BY KEITH EPPS
A Spotsylvania County man responsible for a drive-by shooting that injured an 11-year-old boy last year will serve five years in prison.
Thomas Jerel Baldwin, 23, agreed to a plea agreement Wednesday in which he was convicted of malicious wounding and sentenced to 15 years in prison, with 10 years suspended.
In return, prosecutors Brian Boyle and Matt Lowery dropped eight other charges, including two counts of attempted murder and multiple firearms charges.
Baldwin’s jury trial in Spotsylvania Circuit Court was nearing the end of its first day Wednesday when the prosecutors and defense attorney Benjamin Burchette reached a deal during what was supposed to be a 10-minute break.
When the jurors returned to the courtroom well over 45 minutes later, Judge David Beck thanked them and sent them home.
Toriano Johnson Jr., 11, was sleeping in his room at 220 Burlington Drive in Spotsylvania about 3:12 a.m. on Sept. 18 when shots were fired from a passing SUV.
The boy was struck in the back and was rushed to Mary Washington Hospital by his father, Toriano “Man” Johnson Sr. and his adult cousin, Duane Lawson. The child has fully recovered.
According to testimony, Lawson and Baldwin had been at odds for a number of months and had exchanged words earlier that evening outside the IHOP in Central Park.

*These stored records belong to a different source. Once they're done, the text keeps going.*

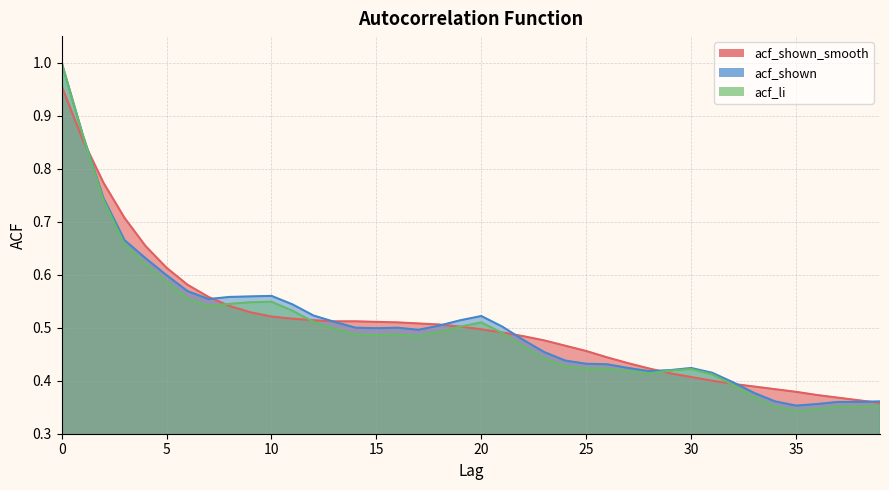

What value does the acf_shown_smooth series have at 14?

0.5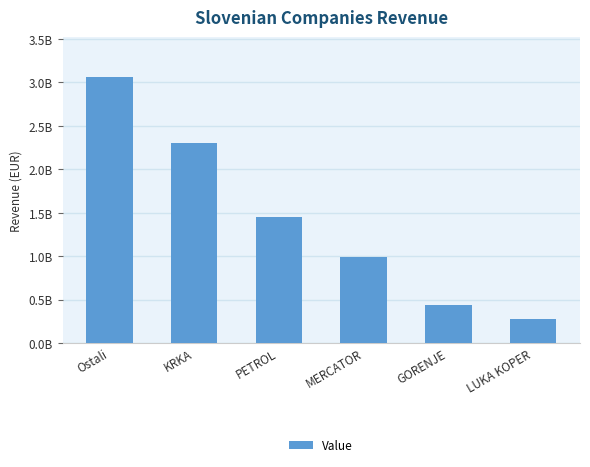

Does the chart contain any negative values?

No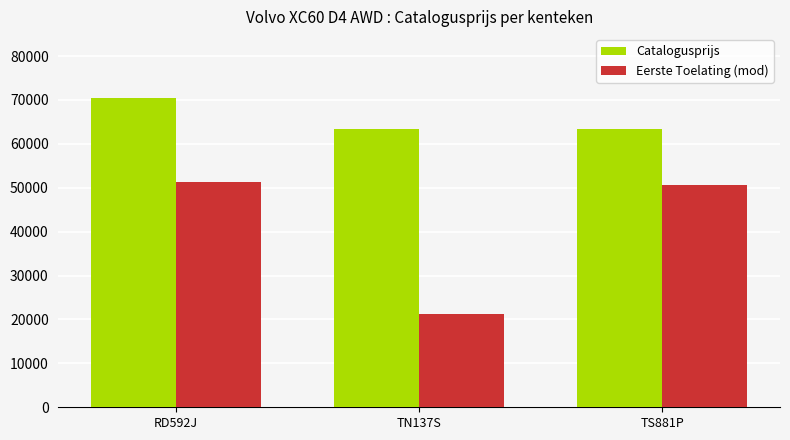

At which label does Catalogusprijs first exceed 63495?

RD592J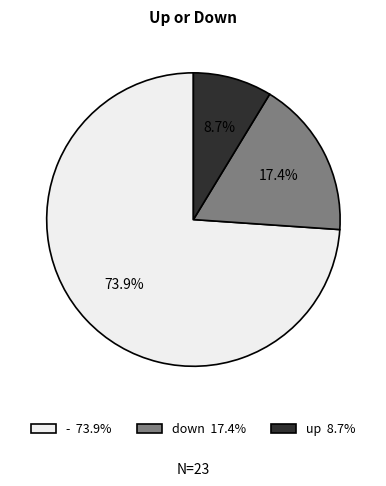

Does - represent more than half of the total?

Yes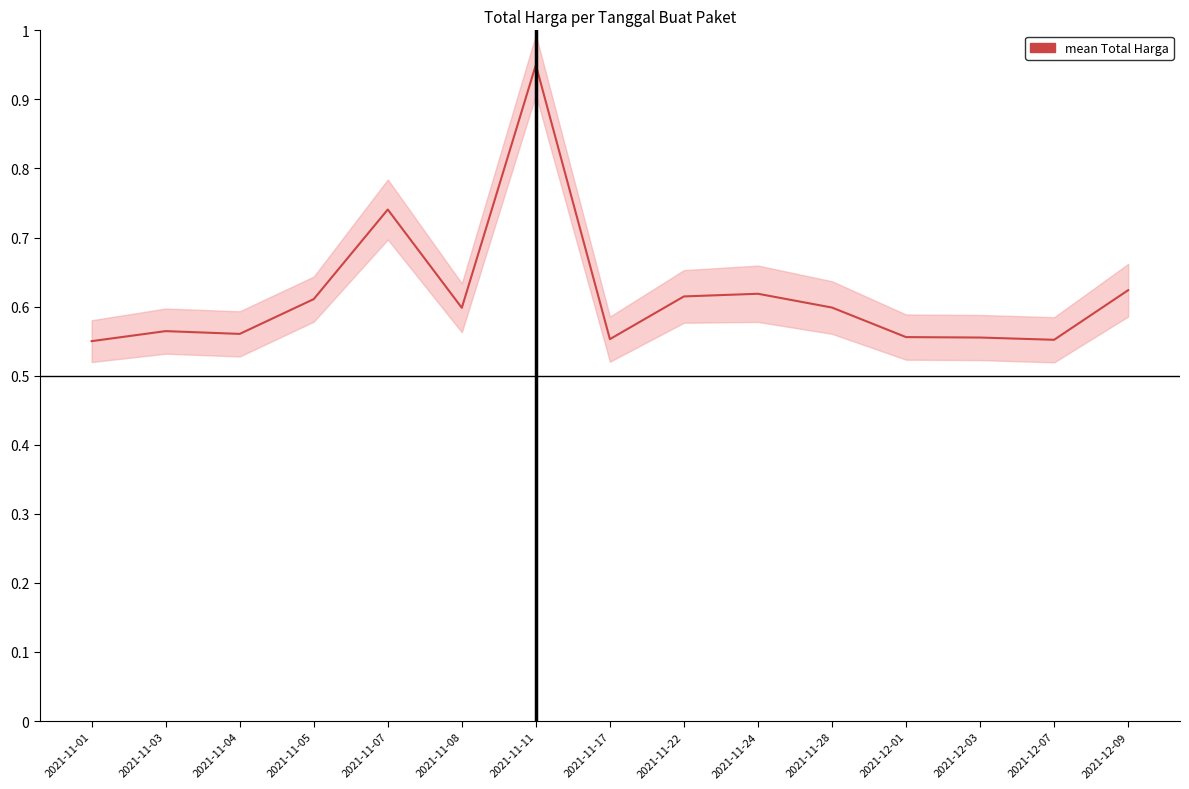

Is it true that the value at 2021-12-07 is 0.6?

True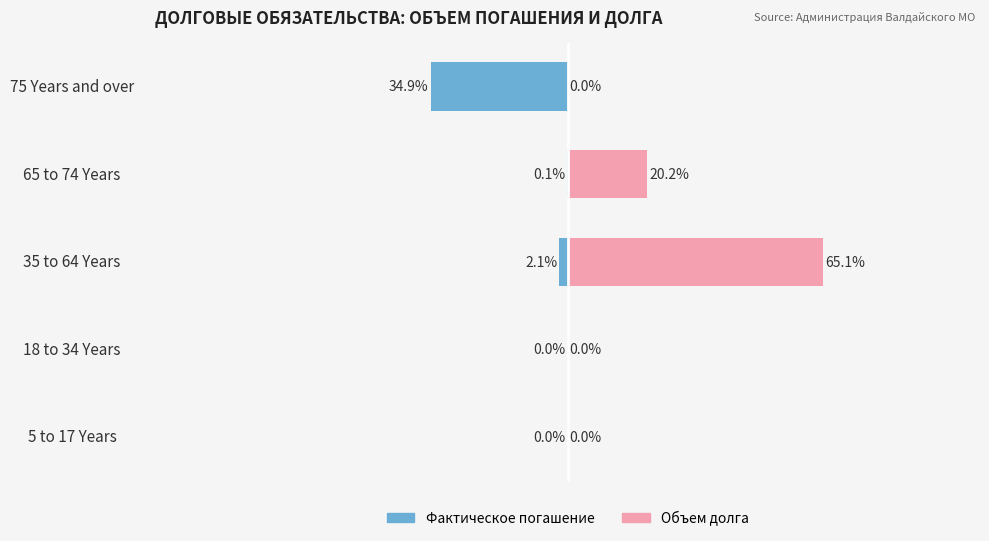

True or false: Female has a value of 30.7 at 5 to 17 Years.

False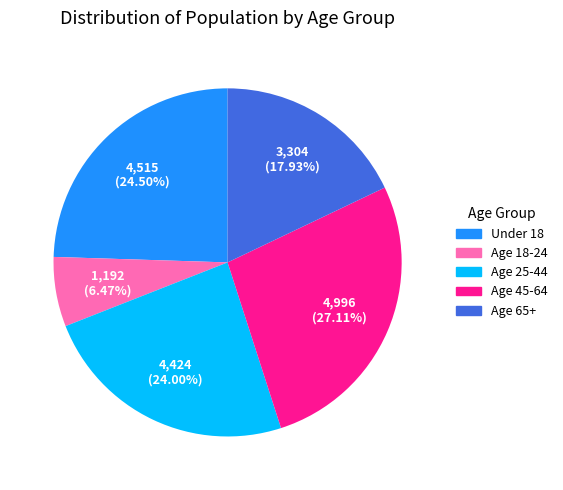

Which has a higher value, Age 18-24 or Age 65+?

Age 65+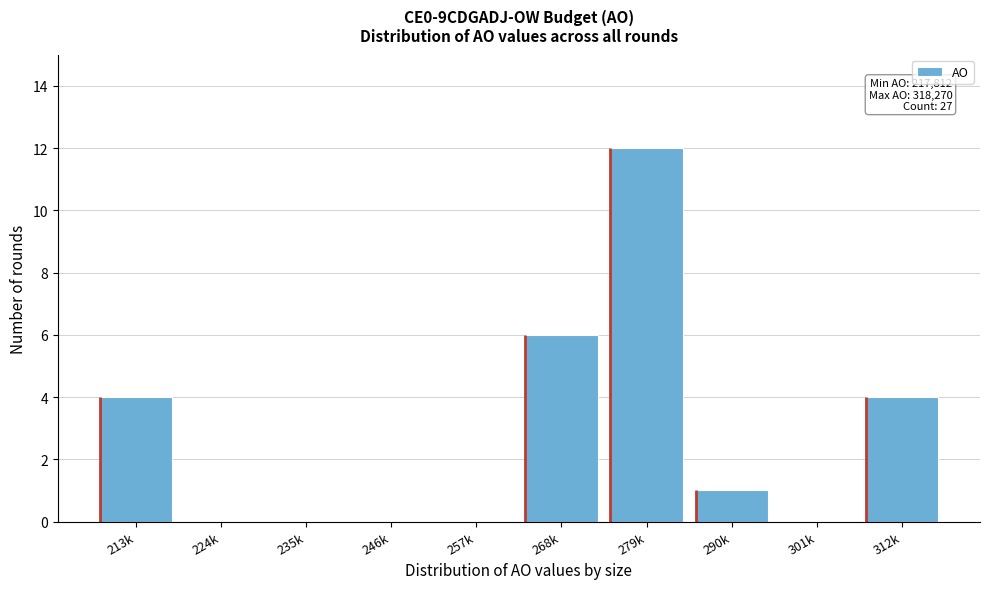

Reading left to right, transcribe all the data shown in this chart.

213k=4	224k=0	235k=0	246k=0	257k=0	268k=6	279k=12	290k=1	301k=0	312k=4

Lawson Wednesday had difficulty recalling exactly what was said that night, but said he didn’t take the comments from Baldwin’s group “as a threat, more like B.S.”
Toriano Johnson Sr. said that he and Lawson had returned to the residence about 45 minutes before the shooting.
According to testimony, they had been drinking and smoking marijuana when Lawson noticed several vehicles in and around Johnson’s driveway.
They were in the doorway when shots rang out and both men fell to the floor. They then rushed Johnson’s son to the hospital after realizing he’d been hit.
The only witness to tie Baldwin to the shooting during Wednesday’s abbreviated trial was Deonte Jones, the driver of the vehicle Baldwin was riding in.
Jones said he, Baldwin and someone named “Tootie” had ridden from IHOP in search of a party.
He said that once they reached Johnson’s subdivision, he saw Baldwin leaning out the window and heard shots being fired. But he said he never saw a gun.
Jones, who claimed he didn’t know Baldwin prior to that night, said he then drove Baldwin and “Tootie” to Hazel Hill in Fredericksburg and never mentioned the shooting.
Burchette spent much of Wednesday attacking the credibility of the prosecution witnesses.
After Jones repeatedly denied knowing Baldwin, Burchette showed him a picture of the two men together at a beach a few months before the shooting.
Jones admitted he’d lied about not knowing Baldwin. When asked if the jury could believe anything he said, Jones replied, “probably not.”
Burchette also suggested that Johnson did more than just smoke marijuana. Several bags of marijuana were found in his home after the shooting, along with digital scales.
Johnson, a felon who admitted to selling drugs in the past, denied that he was still doing so.
Asked why there were so many bags in his house, Johnson said, “I like to smoke different kinds.”
He said the digital scales were used by his wife while baking. The scales, however, were not in the kitchen.